La faiblesse de cet engagement américain fut notamment confirmée par Philippe Errera lorsqu’il dirigeait la DGRIS, qui dépend du Ministère français de la Défense. Devant la commission d’enquête parlementaire sur les attentats du 13-Novembre, il souligna le manque de mobilisation du Pentagone contre Daech « pendant une bonne partie de l’année 2014, voire de l’année 2015 (…) Or, il nous semblait que, si un tel effort était important, d’autant plus que le gouvernement de ce pays menait des opérations au sol, l’action des États-Unis, au titre de la coalition ou non, devait être plus ambitieuse en Syrie – le Président de la République ainsi que Jean-Yves Le Drian ont insisté auprès d’eux en ce sens –, et que nous devions aller plus loin dans le type d’objectifs visés, par exemple les infrastructures pétrolières » de Daech. Ces demandes furent satisfaites en décembre 2015, lorsque le Pentagone et ses alliés français et britanniques commencèrent tardivement à frapper le réseau pétrolier de cette organisation.
Trois mois plus tôt, le Financial Times expliqua que le « califat » d’al-Baghdadi « avait élargi son emprise et ses opérations sur les infrastructures critiques de Syrie [depuis l’été 2014], dont cinq nouvelles raffineries pétrolières ». Or, durant cette période, l’administration Obama observait cette montée en puissance de l’« État Islamique », estimant que Damas était menacée par cette organisation, et qu’Assad se déciderait donc à négocier son départ. Non anticipée par les analystes du Pentagone, l’intervention russe de septembre 2015 déjouera cette stratégie, « contraignant Washington à abandonner son projet de renverser le gouvernement syrien au profit de la lutte contre Daech », comme nous le résume le spécialiste de la Syrie Joshua Landis. Or, ce revirement stratégique a eu du mal à se mettre en place sur le terrain.

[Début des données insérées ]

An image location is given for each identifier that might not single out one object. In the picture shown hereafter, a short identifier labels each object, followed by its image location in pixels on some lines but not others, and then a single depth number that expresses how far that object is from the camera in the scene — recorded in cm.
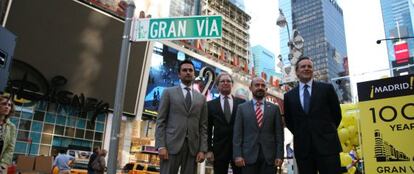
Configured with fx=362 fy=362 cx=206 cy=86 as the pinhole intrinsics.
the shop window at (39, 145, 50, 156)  1917
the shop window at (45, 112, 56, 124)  1969
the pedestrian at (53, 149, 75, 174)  1327
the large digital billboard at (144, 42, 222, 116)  2644
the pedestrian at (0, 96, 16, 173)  454
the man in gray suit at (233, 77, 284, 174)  470
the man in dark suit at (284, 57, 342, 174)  415
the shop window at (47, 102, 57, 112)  1980
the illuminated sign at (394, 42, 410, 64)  3900
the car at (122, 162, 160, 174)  1870
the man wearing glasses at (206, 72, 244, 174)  528
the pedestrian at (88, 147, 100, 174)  1365
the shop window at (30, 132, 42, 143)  1891
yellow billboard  579
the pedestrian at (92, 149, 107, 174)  1352
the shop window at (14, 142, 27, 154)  1824
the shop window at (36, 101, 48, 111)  1933
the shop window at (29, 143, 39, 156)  1871
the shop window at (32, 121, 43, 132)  1908
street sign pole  498
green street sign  566
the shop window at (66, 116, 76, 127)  2058
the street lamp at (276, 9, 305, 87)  1184
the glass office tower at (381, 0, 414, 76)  8525
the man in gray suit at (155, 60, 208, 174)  439
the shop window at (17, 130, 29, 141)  1849
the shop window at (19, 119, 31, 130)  1861
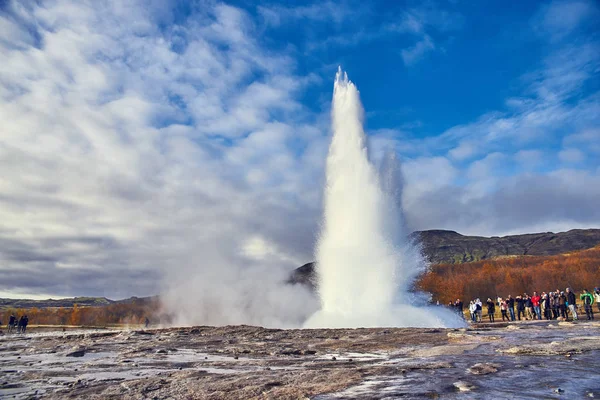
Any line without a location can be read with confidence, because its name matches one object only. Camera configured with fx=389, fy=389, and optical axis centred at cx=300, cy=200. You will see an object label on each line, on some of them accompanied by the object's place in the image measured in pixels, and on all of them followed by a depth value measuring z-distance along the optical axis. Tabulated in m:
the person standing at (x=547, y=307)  25.40
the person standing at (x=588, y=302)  21.58
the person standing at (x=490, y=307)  26.94
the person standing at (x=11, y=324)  39.40
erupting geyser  21.78
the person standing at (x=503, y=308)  28.26
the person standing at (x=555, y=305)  25.58
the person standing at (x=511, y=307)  26.98
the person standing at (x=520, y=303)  27.04
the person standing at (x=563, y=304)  24.03
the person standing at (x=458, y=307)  27.12
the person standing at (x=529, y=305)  26.94
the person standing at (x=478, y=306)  28.67
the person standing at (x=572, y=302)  21.62
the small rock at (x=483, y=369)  7.62
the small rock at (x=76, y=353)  12.69
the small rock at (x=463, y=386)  6.23
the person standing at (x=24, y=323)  37.03
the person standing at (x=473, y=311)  28.93
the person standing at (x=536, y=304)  26.16
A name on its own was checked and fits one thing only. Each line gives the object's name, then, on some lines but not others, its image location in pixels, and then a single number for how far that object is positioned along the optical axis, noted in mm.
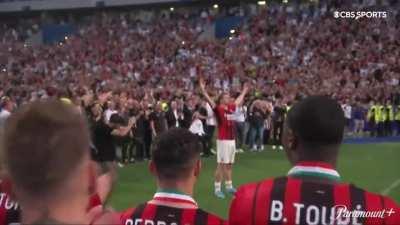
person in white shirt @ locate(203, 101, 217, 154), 19203
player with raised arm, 12227
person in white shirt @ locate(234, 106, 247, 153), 20639
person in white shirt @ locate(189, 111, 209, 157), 17853
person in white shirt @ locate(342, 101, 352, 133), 25009
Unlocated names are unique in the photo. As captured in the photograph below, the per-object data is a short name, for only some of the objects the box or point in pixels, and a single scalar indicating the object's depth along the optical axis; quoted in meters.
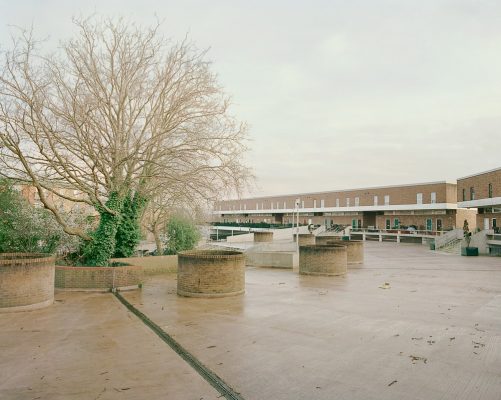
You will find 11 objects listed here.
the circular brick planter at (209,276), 12.84
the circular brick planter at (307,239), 36.03
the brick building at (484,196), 34.62
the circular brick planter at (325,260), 18.61
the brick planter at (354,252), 23.84
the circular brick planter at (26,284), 10.67
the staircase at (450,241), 36.20
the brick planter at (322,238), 33.13
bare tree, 15.53
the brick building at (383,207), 48.16
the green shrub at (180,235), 24.68
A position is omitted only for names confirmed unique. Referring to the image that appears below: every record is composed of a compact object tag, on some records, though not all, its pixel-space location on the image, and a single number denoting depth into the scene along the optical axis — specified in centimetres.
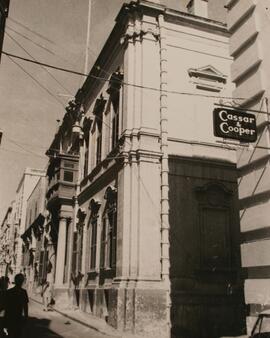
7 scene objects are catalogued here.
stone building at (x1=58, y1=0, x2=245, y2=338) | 1466
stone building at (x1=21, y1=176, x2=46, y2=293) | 3412
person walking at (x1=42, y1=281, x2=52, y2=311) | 2162
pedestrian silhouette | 698
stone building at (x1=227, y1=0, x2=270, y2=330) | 860
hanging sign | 922
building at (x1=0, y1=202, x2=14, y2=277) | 6275
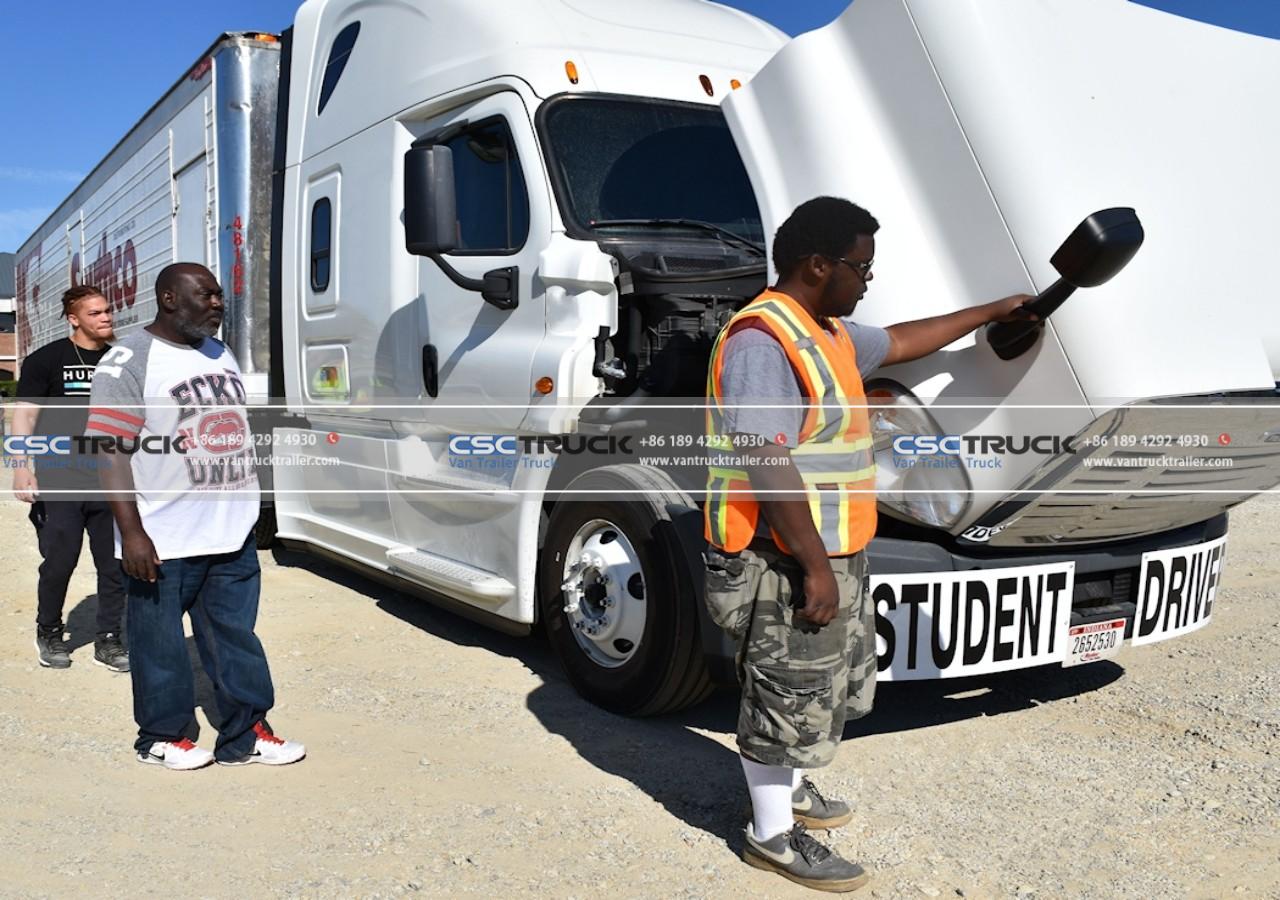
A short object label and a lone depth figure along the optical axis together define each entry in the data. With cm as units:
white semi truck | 326
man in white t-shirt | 359
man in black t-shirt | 510
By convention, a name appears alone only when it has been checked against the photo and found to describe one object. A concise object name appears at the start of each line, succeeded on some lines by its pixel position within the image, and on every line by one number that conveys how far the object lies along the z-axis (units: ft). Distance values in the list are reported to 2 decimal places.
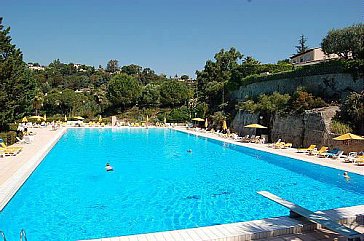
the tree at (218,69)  134.10
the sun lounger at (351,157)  43.47
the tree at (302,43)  189.67
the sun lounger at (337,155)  46.40
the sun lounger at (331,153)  48.02
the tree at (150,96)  150.00
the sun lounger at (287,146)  58.15
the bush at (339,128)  51.29
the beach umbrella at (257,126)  69.23
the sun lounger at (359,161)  41.65
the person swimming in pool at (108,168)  43.60
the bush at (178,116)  128.88
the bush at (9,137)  55.21
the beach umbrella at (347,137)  45.72
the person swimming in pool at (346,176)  36.17
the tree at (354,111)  50.57
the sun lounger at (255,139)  69.05
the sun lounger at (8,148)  47.34
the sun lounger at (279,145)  58.54
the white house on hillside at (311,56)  101.08
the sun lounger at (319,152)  48.58
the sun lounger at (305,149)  51.49
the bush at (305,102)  59.82
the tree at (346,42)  61.75
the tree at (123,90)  145.79
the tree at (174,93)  146.72
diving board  15.44
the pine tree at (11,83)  55.83
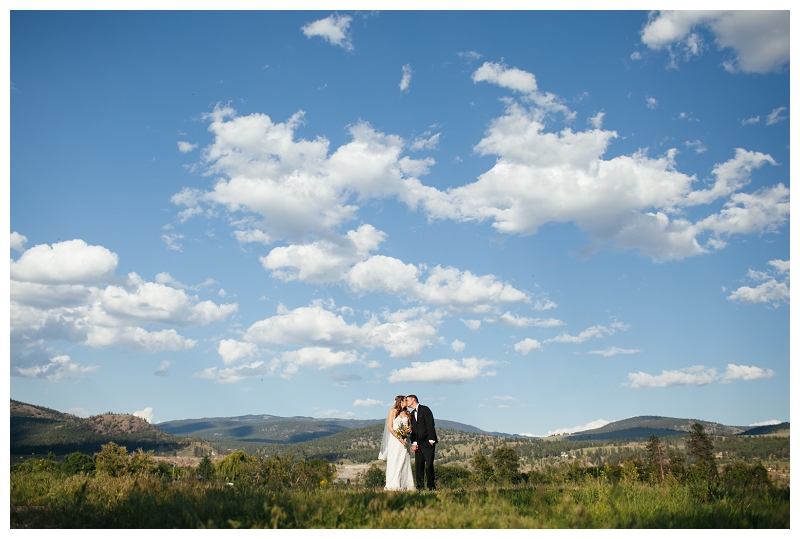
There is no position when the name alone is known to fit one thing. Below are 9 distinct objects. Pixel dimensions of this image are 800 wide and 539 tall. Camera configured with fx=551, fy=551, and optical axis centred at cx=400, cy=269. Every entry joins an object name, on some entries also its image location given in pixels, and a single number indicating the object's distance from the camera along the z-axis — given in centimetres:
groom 1608
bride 1591
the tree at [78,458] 8786
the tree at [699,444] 11175
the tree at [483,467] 11536
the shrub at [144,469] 1211
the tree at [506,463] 11500
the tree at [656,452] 9969
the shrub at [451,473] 12061
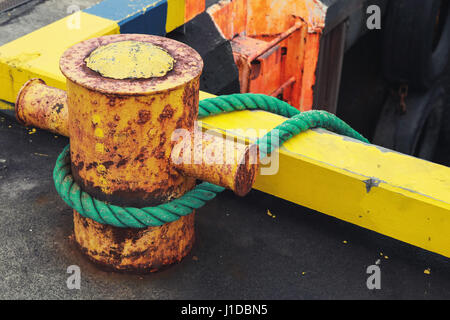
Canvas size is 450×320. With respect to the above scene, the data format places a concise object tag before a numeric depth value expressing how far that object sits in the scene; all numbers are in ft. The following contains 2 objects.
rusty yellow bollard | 4.39
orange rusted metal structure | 11.24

En septembre 2015, lors d’un témoignage devant le Sénat, Lloyd Austin dut admettre l’échec cuisant du programme de soutien des « rebelles modérés » anti-Daech, pour lequel le Pentagone disposait de 500 millions de dollars depuis septembre 2014. À cette occasion, il révéla que seulement 4 ou 5 miliciens parmi la soixantaine de combattants étaient encore actifs dans ce conflit. Le mois suivant, après l’annulation de ce programme, le CENTCOM commença à soutenir les Forces Démocratiques Syriennes commandées par les kurdes. Or, l’année d’après, ces derniers se mirent à combattre les factions anti-Assad appuyées par la CIA, illustrant à quel point les États-Unis avaient perdu le contrôle de leur politique étrangère en Syrie. Dans ce contexte, Lloyd Austin quitta le Pentagone et rejoignit Raytheon cette même année, étant récompensé pour ses opérations désastreuses au Moyen-Orient – en particulier au Yémen. Espérons malgré tout qu’il ait appris de ses erreurs, et que sa relation de confiance avec Joe Biden leur permettra de faire les bons choix, du moins si le Sénat accepte sa nomination.